Bing & Bing
- Type: Private Limited
- Industry: Real estate
- Founders: Leo S. Bing Alexander M. Bing
- Headquarters: New York City

= Bing & Bing =

Real estate developer in New York City

Bing & Bing was one of the most important apartment real estate developers in New York City in the early 20th century.

The firm was founded by Leo S. Bing (1874–1956) and his brother, Alexander M. Bing (1878–1959). The brothers often worked with the architect Emery Roth on buildings like The Alden, at 82nd Street and Central Park West, and the Southgate complex of apartment houses on the south side of 52nd Street between First Avenue and the East River. In 1985, the heirs of the Bings sold most of their buildings to a partnership led by Martin J. Raynes.

The firm had a reputation for building "stately, spacious apartments in elegantly detailed buildings that often had Art Deco touches." Bing & Bing buildings, all built for the luxury market, often feature multiple setbacks with private terraces. According to The New York Times, "The Bing & Bing buildings are regarded as among the city's finest prewar properties."

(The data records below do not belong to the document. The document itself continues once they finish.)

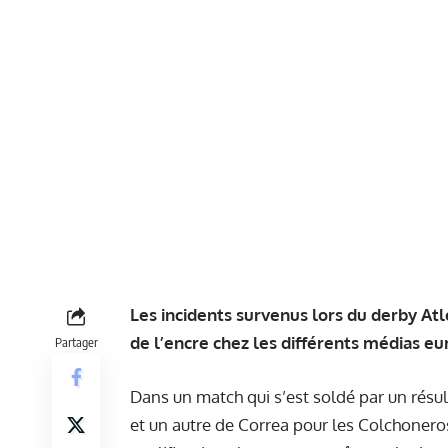
Les incidents survenus lors du derby Atl
de l’encre chez les différents médias e
Partager
Dans un match qui s’est soldé par un résul
et un autre de Correa pour les Colchoneros,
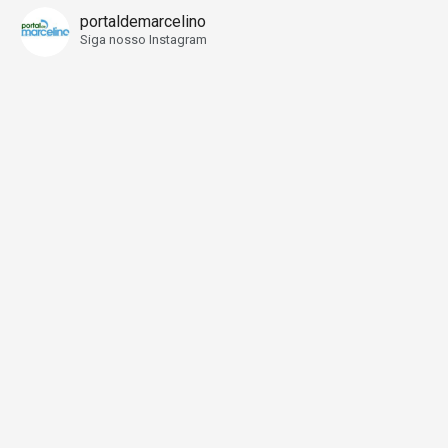
portaldemarcelino
Siga nosso Instagram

==Selected list of buildings==

=== Upper East Side ===
- 45 East 66th Street – Owned by Bing & Bing from 1928 to 1973, and from 1977 to 1987.
- 903 Park Avenue – When built, the 17-story luxury building at the northeast corner of East 79th Street was said to be the tallest residential building in New York. It was designed by Robert T. Lyons and Warren & Wetmore.
- 565 Park Avenue
- 1000 Park Avenue – The carved figures in medieval clothes are said to represent the Bing brothers.

=== Downtown and Greenwich Village ===
- 59 West 12th Street – Once the home of Jimi Hendrix.